Mr Giacomo Sesia, 24, was an Italian national. On the 1911 census he gave his birthplace as Cavagnolo near the city of Turin, Piemonte, Italy. An Italian newspaper (Il Lavoro, 25 May 1912) states that he was born in Narbonne, France but was a resident of Cavagnolo in the following years.
Sesia Giacomo di Secondo, d'anni 24 nato a Narbone (Francia), oriundo di Cavagnolo, cameriere.
No records for his birth have yet been located and little to nothing is known of his family or early life.
He left Italy as a young man and headed to Britain where he garnered work in one of Luigi Gatti’s London restaurants. He appeared on the 1911 census living as a lodger at 3-4 Pultenay Chambers in St James, Westminster and he was described as an unmarried waiter.
When he signed-on to the Titanic as a waiter on 6 April 1912 Sesia gave his address a 3 Little Pulteney Chambers, Pulteney Street, London.

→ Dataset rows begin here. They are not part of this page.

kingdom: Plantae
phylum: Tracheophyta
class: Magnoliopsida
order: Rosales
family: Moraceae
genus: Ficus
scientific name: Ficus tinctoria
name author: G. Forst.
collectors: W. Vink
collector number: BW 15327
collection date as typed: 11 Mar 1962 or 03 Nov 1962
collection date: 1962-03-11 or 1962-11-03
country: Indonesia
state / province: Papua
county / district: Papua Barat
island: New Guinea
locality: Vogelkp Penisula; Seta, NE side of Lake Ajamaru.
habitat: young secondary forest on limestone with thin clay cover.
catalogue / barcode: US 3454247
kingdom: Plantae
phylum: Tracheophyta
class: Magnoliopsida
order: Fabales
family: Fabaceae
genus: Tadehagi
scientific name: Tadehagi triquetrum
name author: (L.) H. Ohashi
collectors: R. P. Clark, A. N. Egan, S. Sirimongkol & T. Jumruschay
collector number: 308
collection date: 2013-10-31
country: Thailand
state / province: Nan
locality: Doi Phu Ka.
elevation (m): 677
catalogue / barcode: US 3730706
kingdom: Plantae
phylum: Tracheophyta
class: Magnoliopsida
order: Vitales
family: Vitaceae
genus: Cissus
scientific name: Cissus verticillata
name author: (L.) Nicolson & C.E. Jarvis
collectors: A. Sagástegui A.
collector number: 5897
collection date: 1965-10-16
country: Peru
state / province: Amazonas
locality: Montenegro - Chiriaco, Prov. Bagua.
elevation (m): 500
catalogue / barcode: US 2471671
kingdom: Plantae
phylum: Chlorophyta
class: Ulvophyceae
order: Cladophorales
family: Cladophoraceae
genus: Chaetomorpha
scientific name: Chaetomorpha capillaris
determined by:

The Titanic was his first working sea voyage and as a member of the à la carte restaurant he was employed and therefore paid by Luigi Gatti.
Several of the surviving crew recall observing a large crowd of the largely continental members of staff of the à la carte restaurant out on Scotland Road during the evacuation, many waiting around the doors leading to one of the second class stairwells which was situated near their own quarters. A group of four to six stewards stood guard at these doors, refusing to let their fellow crewmen pass. Two more fortunate members of the restaurant staff that did get through were Paul Maugé and chef Pierre Rousseau who both waited at the E-deck landing of the second class stairwell for around thirty minutes before ascending, Maugé noting that no other members of the restaurant came through whilst they were there.
Giacomo Sesia died in the sinking and his body, if recovered, was never identified.